▶ _Given task_:
Convert the lines of the data from the line containing "order: Malpighiales" through the line containing "family: Asteraceae", inclusive, into a JSON list of strings with one string per line and no blank lines.
━━━━━ Supplied material ━━━━━
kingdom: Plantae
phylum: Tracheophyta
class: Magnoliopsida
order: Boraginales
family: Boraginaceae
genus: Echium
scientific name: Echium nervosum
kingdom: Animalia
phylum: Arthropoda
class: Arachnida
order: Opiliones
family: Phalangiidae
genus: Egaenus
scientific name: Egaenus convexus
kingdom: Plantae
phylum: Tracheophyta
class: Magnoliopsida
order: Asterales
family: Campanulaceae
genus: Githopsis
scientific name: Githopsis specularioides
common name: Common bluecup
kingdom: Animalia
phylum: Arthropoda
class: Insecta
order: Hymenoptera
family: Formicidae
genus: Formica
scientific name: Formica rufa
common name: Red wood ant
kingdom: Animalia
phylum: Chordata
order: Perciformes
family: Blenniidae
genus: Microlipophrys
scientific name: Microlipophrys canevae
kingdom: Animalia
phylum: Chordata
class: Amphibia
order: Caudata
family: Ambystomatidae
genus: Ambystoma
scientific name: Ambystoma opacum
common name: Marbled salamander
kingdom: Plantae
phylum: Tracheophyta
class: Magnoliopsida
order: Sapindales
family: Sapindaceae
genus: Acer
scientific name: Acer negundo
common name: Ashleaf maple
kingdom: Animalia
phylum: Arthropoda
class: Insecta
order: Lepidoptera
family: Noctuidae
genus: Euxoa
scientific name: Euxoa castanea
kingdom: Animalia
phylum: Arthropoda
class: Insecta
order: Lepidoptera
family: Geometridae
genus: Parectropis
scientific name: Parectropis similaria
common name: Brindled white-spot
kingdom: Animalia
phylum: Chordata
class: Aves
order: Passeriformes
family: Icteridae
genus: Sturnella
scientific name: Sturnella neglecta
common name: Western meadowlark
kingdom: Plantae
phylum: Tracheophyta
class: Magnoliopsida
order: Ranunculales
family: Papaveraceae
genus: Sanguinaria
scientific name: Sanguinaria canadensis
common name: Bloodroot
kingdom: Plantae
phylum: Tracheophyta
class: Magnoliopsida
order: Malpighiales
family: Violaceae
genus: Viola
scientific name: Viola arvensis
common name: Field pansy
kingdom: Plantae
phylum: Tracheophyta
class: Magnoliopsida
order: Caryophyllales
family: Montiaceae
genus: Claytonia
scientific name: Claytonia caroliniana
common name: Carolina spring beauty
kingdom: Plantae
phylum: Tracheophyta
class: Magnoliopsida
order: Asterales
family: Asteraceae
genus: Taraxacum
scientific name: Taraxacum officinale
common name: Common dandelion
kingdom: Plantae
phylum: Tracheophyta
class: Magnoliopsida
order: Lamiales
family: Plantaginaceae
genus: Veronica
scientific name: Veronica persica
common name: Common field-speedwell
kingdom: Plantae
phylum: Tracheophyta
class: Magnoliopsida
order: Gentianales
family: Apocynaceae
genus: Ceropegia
━━━━━
▶ _Correct output_:
[
  "order: Malpighiales",
  "family: Violaceae",
  "genus: Viola",
  "scientific name: Viola arvensis",
  "common name: Field pansy",
  "kingdom: Plantae",
  "phylum: Tracheophyta",
  "class: Magnoliopsida",
  "order: Caryophyllales",
  "family: Montiaceae",
  "genus: Claytonia",
  "scientific name: Claytonia caroliniana",
  "common name: Carolina spring beauty",
  "kingdom: Plantae",
  "phylum: Tracheophyta",
  "class: Magnoliopsida",
  "order: Asterales",
  "family: Asteraceae"
]